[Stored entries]
** START **
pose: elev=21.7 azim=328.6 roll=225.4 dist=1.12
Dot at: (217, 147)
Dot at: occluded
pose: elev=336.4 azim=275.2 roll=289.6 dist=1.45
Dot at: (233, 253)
** END **
◆ GOAL
Select every line of the material that contains the string "dist", and copy each of those lines.

◆ TASK ANSWER
pose: elev=21.7 azim=328.6 roll=225.4 dist=1.12
pose: elev=336.4 azim=275.2 roll=289.6 dist=1.45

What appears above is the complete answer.